- _GIVEN INFORMATION_:
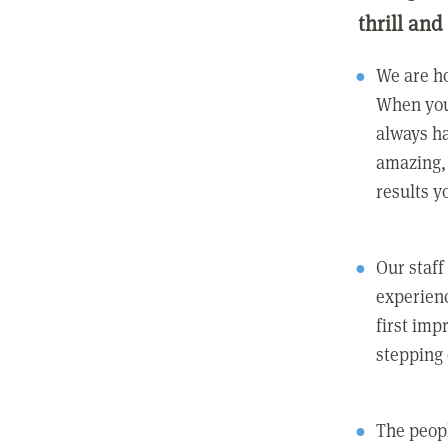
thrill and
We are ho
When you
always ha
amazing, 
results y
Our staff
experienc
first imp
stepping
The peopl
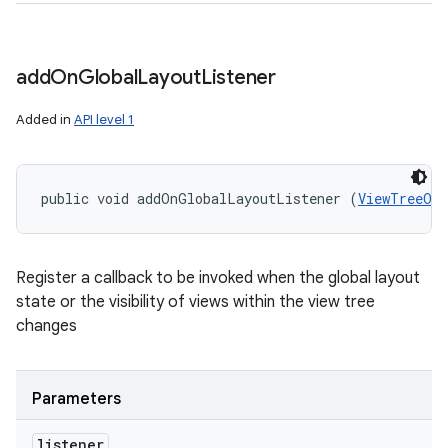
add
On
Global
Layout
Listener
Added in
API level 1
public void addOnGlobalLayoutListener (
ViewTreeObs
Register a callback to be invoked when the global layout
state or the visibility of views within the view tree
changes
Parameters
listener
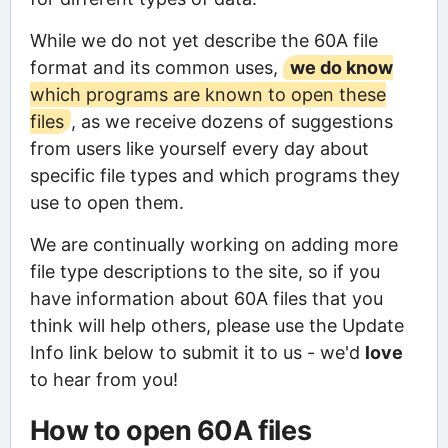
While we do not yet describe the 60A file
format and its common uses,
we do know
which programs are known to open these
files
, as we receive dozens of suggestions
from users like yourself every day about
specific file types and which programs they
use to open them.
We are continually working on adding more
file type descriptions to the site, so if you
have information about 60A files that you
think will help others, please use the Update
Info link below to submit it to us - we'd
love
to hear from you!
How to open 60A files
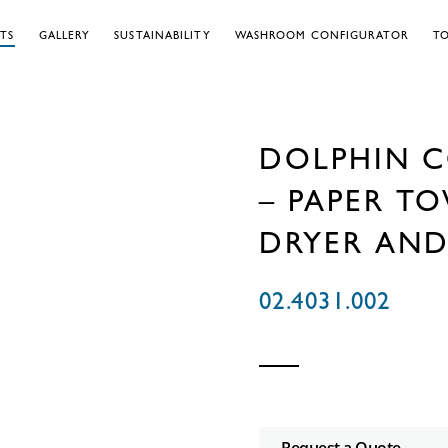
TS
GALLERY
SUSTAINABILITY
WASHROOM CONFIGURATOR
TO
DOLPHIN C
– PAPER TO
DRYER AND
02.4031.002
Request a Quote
--
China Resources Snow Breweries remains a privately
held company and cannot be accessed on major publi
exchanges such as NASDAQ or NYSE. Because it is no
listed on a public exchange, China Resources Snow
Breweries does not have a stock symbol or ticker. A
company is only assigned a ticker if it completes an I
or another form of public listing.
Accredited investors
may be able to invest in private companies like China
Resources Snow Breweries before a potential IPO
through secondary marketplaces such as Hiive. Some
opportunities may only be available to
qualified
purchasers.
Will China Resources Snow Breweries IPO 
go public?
...
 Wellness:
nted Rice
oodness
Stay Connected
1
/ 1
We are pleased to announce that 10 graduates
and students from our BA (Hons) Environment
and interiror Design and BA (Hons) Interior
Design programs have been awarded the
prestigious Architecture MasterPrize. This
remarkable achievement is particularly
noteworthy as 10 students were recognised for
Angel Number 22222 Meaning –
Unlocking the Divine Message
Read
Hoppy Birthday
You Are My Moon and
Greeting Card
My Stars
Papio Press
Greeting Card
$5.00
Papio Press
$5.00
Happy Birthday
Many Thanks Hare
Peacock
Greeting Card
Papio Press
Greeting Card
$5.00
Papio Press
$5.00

- _ABOUT THIS TASK_: Give only the number of lines in the records that include the word "Breweries".

- _PROBLEM SOLUTION_: 4